Use the amplification strategy

If you're dealing with a notorious interrupter, you can pair up with a colleague and use the "amplification" strategy, a tactic popular with female White House staffers, whereby a woman makes an important point and another woman emphasizes it and credits it accordingly.

Similarly, Baltimore-based career coach Rachel Andujar recommends developing a "buddy system" in advance. "You and a colleague can stand up for each other's ideas to make sure that they are heard and are validated," she said. Now you're covertly claiming ownership and helping out a colleague. Win-win.

Speak confidently

Take time to think objectively about your delivery. Remember that word choice, tone, and cadence can all undermine your confidence. Jill Jacinto, a millennial career expert at the career and lifestyle site WORKS, recommends paying attention to your volume, clarity, up-speak, and whether you are concise or verbose. (And please don't be the person who starts a statement with, "This may be a bad idea, but..." or, "I could be wrong, but…")

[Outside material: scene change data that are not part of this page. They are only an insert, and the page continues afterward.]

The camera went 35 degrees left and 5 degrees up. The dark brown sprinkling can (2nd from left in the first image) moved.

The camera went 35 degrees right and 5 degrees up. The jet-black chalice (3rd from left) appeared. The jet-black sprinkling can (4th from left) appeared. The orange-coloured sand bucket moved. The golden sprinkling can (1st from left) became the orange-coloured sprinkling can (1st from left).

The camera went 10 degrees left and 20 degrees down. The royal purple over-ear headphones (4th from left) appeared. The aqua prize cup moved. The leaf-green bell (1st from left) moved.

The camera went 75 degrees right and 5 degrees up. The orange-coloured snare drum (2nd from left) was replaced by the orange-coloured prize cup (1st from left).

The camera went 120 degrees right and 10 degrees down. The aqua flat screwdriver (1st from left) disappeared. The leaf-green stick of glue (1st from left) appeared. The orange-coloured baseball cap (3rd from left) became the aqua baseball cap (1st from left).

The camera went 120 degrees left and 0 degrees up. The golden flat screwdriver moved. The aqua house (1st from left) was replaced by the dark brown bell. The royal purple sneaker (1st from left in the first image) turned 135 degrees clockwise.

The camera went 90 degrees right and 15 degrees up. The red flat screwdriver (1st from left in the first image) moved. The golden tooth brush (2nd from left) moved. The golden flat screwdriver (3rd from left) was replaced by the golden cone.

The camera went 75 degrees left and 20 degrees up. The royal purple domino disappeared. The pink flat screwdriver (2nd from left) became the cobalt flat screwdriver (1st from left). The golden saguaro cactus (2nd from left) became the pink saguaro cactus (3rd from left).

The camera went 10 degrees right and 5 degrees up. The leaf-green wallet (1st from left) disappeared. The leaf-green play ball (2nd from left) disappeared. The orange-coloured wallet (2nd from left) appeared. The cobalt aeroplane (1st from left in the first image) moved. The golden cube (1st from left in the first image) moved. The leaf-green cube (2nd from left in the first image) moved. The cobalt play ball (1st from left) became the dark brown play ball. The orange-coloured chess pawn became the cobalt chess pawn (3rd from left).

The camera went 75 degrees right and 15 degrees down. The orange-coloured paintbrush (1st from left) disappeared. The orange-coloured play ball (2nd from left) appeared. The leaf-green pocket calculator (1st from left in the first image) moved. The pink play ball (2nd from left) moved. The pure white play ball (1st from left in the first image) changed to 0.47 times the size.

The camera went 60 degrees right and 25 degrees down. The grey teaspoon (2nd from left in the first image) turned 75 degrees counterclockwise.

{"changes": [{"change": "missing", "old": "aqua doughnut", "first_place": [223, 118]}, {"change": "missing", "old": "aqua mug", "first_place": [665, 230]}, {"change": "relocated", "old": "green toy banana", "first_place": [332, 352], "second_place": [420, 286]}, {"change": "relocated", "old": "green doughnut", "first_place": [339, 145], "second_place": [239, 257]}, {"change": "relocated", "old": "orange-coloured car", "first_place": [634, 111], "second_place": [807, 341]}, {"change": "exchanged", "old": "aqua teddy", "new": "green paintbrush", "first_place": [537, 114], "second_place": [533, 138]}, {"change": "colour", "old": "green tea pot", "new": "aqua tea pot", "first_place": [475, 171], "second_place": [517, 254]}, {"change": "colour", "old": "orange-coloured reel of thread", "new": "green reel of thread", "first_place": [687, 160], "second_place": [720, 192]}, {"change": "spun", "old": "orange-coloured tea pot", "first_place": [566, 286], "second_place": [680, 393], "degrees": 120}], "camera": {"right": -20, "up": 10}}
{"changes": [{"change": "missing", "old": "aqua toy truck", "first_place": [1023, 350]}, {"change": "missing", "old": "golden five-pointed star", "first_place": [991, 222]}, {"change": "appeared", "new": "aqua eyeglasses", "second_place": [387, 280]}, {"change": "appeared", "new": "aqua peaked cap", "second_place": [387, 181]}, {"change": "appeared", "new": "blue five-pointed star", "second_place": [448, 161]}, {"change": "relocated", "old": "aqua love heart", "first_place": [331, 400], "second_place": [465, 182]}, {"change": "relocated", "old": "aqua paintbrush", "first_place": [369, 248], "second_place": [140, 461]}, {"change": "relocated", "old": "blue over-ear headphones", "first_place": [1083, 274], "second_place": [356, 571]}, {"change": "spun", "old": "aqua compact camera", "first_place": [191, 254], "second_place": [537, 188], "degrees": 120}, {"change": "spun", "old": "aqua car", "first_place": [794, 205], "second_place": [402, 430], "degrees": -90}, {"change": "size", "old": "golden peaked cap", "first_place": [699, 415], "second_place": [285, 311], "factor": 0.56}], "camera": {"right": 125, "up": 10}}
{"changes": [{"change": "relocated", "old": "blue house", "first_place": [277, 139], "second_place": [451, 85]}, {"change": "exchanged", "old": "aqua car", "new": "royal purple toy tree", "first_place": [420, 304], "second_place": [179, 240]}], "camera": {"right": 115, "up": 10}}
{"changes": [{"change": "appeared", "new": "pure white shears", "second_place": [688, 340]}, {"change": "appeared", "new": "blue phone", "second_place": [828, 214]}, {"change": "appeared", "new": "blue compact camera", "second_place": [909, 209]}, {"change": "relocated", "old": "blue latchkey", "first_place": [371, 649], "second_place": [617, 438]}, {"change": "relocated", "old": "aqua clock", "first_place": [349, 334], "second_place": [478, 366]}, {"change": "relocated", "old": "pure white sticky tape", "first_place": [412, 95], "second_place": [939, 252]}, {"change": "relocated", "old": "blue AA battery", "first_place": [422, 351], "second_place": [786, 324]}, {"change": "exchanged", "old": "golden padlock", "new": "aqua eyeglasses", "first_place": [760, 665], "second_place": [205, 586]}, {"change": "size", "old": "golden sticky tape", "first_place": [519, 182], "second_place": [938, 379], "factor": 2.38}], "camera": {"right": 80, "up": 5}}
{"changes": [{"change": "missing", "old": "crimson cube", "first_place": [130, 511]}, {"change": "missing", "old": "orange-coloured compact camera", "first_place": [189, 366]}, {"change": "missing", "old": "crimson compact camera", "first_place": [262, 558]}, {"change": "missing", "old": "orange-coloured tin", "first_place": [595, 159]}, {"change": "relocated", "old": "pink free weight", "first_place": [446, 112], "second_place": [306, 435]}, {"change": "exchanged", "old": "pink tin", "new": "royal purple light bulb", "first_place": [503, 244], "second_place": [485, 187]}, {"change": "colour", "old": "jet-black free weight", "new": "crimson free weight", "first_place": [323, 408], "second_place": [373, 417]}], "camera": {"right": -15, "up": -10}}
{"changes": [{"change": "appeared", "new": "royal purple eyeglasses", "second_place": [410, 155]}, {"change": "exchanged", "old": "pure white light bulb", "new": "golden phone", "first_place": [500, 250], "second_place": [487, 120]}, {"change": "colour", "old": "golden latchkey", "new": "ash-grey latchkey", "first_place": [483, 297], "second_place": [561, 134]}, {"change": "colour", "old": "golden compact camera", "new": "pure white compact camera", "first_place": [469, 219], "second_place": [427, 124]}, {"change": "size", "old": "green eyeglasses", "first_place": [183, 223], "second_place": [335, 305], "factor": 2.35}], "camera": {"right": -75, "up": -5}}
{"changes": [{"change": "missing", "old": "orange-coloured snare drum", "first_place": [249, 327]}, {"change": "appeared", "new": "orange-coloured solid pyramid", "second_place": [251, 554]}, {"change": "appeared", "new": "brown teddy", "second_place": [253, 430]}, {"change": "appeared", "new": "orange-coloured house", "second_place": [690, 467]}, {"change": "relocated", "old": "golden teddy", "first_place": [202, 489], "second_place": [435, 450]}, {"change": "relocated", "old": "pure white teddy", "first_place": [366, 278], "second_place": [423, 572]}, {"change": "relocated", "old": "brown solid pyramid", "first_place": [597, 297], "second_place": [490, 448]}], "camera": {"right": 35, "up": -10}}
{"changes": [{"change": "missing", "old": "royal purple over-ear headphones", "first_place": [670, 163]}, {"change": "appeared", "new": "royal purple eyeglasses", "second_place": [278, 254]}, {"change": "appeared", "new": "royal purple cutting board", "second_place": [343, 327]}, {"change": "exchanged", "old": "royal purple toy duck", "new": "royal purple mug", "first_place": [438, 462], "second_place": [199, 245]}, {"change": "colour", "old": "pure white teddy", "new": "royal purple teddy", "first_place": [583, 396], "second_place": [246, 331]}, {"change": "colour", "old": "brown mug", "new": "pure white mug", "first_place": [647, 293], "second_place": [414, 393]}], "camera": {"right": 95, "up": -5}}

If you're worried the problem may not be what you say but rather how you say it, use a popular media-training technique. Film a mock meeting, and pay attention to any crutches like speaking a mile a minute, pausing frequently, not fully composing your thoughts, or mumbling.

Read more: The script you can use to ask your micromanaging boss for more autonomy at work

Adjust your body language

Your body language doesn't just impact people's perceptions of you — it also impacts how you feel about yourself. Jacinto suggests that you lean in and sit up straight when you're speaking.

Other strategies include striking a high-power pose such as "The Loomer" (put your hands on the table and lean forward a la "House of Cards'" Francis Underwood) or "The CEO" (lean back in your chair and keep your feet firmly planted on the floor). They might not stop someone from interrupting you, but they may just help give you the courage to speak more confidently about the work you're doing.

Having a coworker interrupt conversations constantly is a pain to deal with, but being able to work with all types of personalities is an asset that others will notice.